CONSIGNE: Poursuivez le texte sur la bande dessinée consacrée au trail à la suite de sa dernière phrase.

EXTRAIT AFFICHÉ:

>>>

Il a le look René-Charles quand il arpente les sentiers. René-Charles fait du trail, comprendre : de la course à pied en milieux hostiles.

Adieu le goudron, il laisse ça aux « majorettes ». Lui, il s’attaque à des monts et des montagnes, quand il a la forme. Il aime quand ça grimpe, quand il y a du dénivelé positif et qu’il a eu un prix de gros sur le nombre de kilomètres à parcourir.

Au panthéon de R-C : Killian Jornet, Anton Krupicka et Seb Chaigneau. Son Graal c’est l’UTMB (Ultra Trail du Mont Blanc). Le traileur c’est le randonneur 2.0. Un citadin qui, l’été venu, s’attaque à des challenges en altitude. Un montagnard qui a eu envie de faire carburer ses mollets. C’est un peu tous les coureurs.

 

Le trail est une discipline relativement confidentielle (8 millions de pratiquants en Europe tout de même) et la BD de Matthieu Forichon permet d’en appréhender les codes. Comme toujours, lorsqu’on observe une vraie galaxie avec ses rites, ses fêtes, son jargon, son alimentation… il est forcément très savoureux de le tourner en dérision.

 

Pour les « finishers » de la 6000D, de la Saintélyon, de la Diagonale des Fous c’est l’occasion de rire de certains excès. Pour les autres, c’est l’occasion d’une immersion avec des sportifs passionnés.

<<<

DONNÉES ENREGISTRÉES:
>>>

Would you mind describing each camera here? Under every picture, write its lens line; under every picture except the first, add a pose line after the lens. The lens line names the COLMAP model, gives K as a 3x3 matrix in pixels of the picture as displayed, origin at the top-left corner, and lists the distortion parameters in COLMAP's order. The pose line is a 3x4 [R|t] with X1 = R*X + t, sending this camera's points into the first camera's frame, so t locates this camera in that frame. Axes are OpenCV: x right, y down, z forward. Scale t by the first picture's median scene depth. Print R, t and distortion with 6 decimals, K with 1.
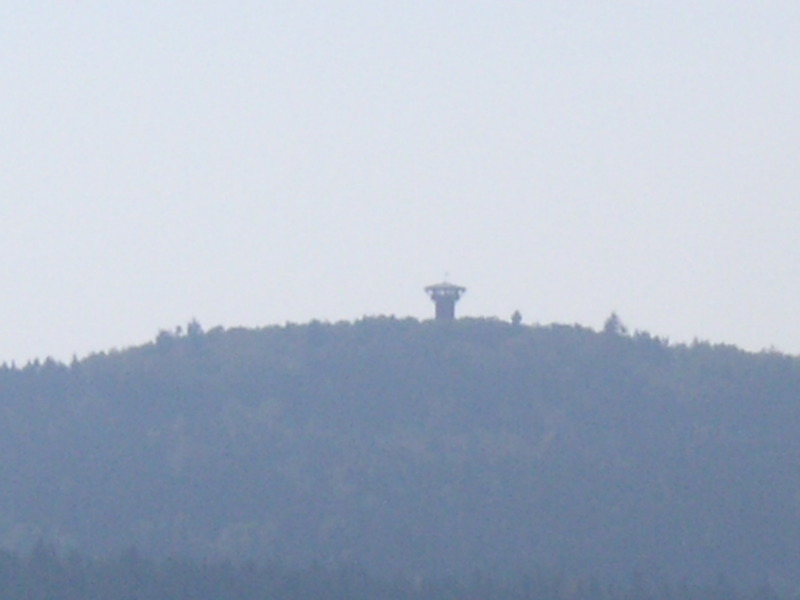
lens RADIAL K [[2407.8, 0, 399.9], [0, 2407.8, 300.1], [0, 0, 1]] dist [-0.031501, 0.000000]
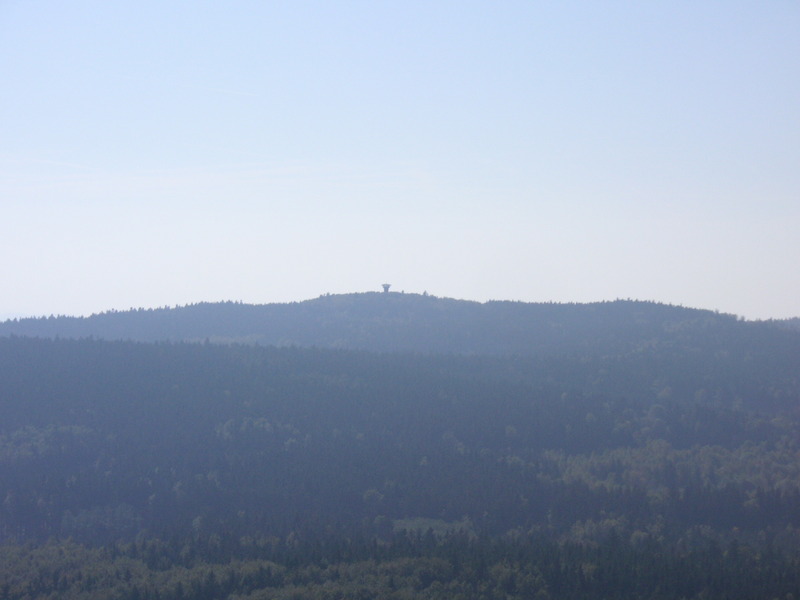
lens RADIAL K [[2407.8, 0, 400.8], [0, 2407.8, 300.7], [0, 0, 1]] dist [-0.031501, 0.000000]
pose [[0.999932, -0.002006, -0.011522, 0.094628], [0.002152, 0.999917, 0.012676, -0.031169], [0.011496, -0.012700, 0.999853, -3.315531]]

<<<
>>>

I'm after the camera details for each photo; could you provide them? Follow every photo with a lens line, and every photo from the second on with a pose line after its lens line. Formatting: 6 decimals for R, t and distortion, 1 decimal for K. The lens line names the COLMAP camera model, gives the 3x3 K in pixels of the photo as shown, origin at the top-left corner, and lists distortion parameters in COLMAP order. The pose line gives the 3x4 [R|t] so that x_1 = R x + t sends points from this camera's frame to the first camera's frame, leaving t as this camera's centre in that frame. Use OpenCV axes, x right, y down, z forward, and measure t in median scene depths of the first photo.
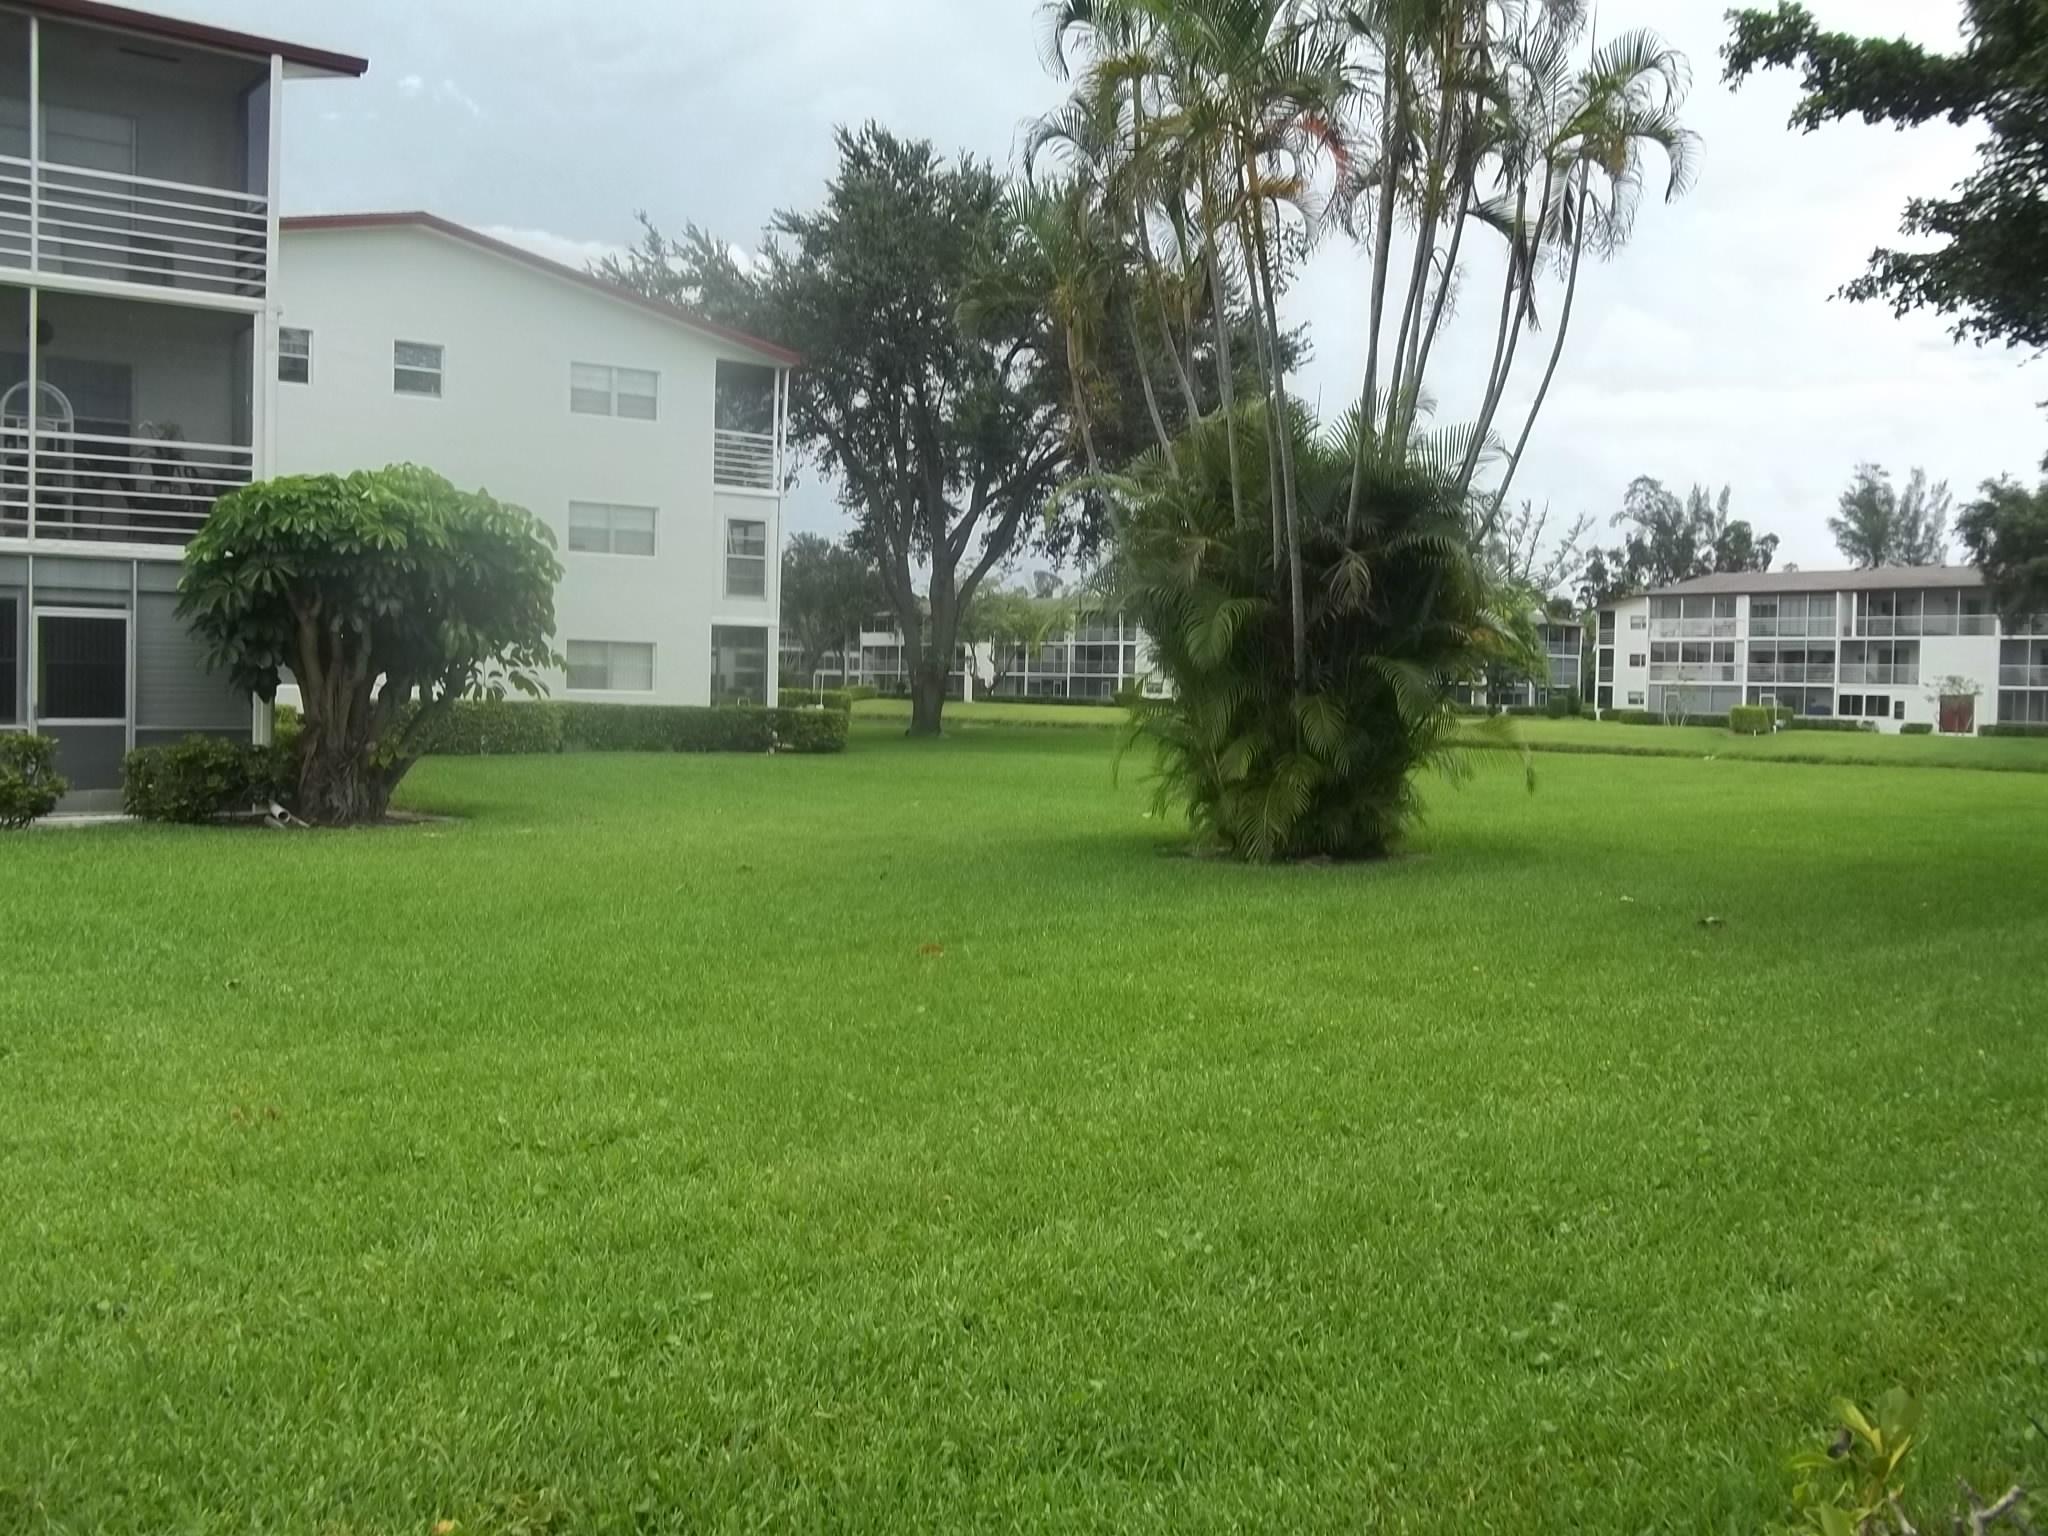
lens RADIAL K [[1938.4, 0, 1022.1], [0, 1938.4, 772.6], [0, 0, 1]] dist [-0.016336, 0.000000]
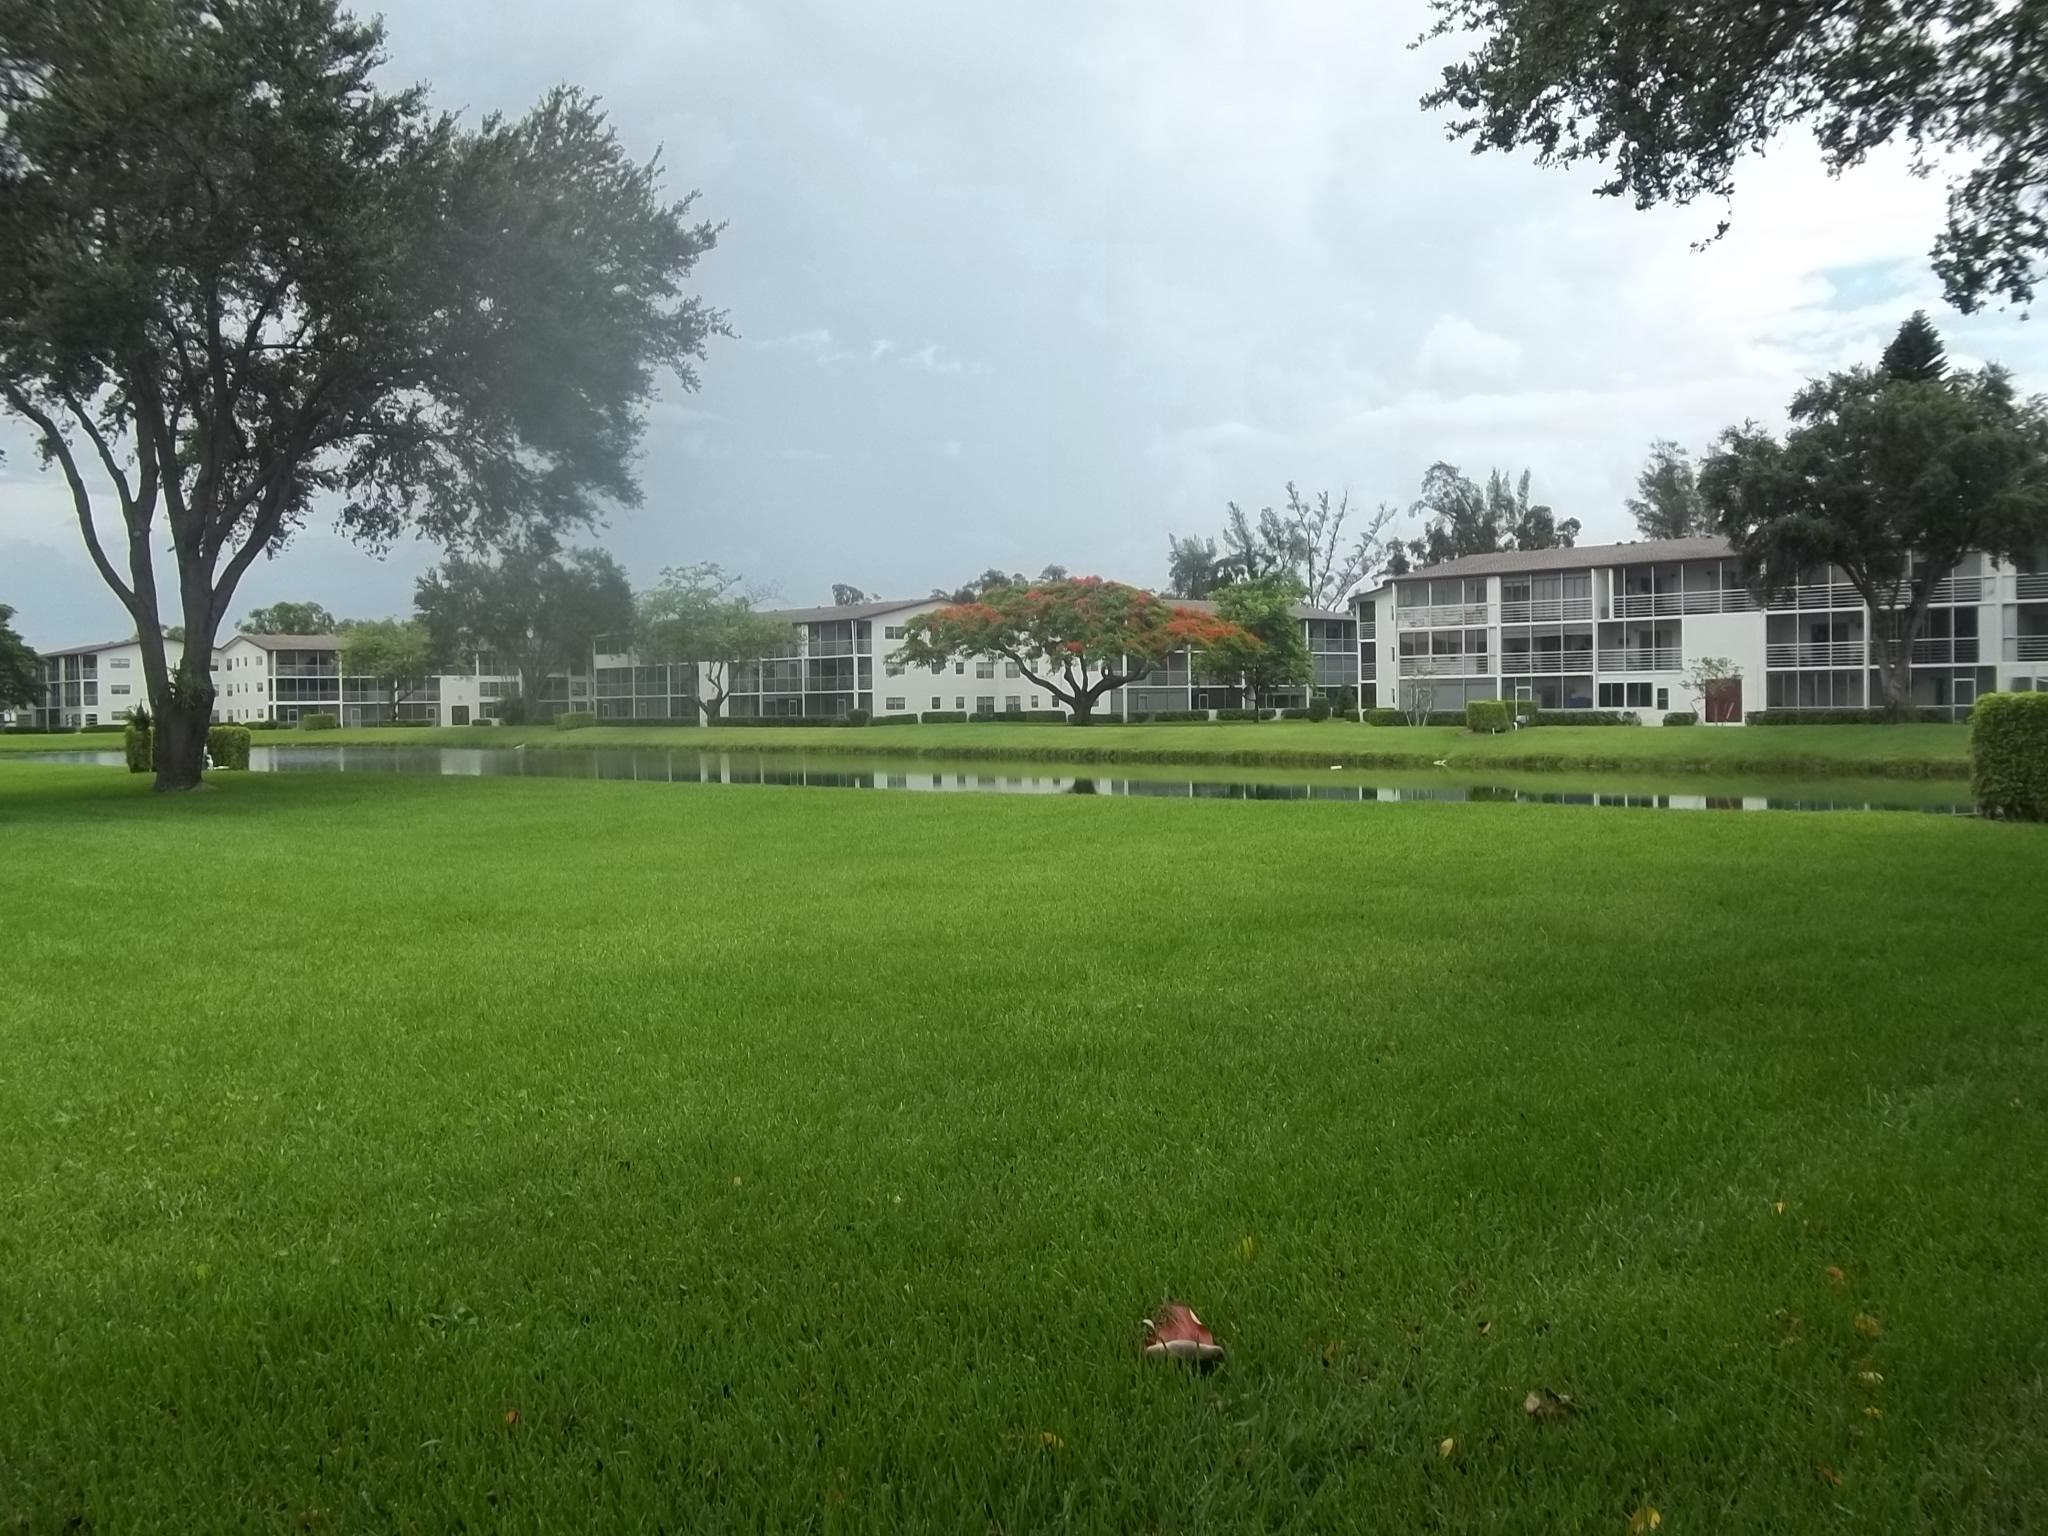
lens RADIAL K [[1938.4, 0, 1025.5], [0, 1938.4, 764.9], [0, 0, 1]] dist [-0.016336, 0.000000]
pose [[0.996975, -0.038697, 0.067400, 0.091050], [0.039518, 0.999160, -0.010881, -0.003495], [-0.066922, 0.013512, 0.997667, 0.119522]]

<<<

RÉSULTAT OBTENU:
Après avoir trop longtemps mis en exergue uniquement le dépassement de soi, il est bon d’en revenir à la base : courir pour le kif, prendre son pied (minimaliste ou pas).
Bien sûr que c’est exigeant et pénible mais personne ne le ferait s’il n’y avait pas tous le reste : le paysage, les copains et le saucisson aux ravitos. C’est de ça aussi que parle Matthieu Forichon, de cette ambiance bonne franquette, de cette simplicité et de ce partage.

 

Comme pour Pénélope (Bagieu) ou Margaux (Motin) tout a commencé par un blog aux illustrations humoristiques. Le blog dont René-Charles est le héros (ou l’antihéros) s’appelle Des Bosses et Des Bulles (DBDB). Et il n’y a pas que R-C, on y retrouve toutes les stars du trail. Des stars qui ne sont ni des divas, ni des péteux mais des gens très accessibles malgré leurs performances imposantes.

 
 
Le ton et le trait font mouche. René-Charles est attachant. BIM plébiscite du blog !! Un livre ouvre donc la voie « Premières foulées » (Tome 1). Cette BD ne fait pas seulement rire, c’est aussi très beau, léger et aérien comme la course.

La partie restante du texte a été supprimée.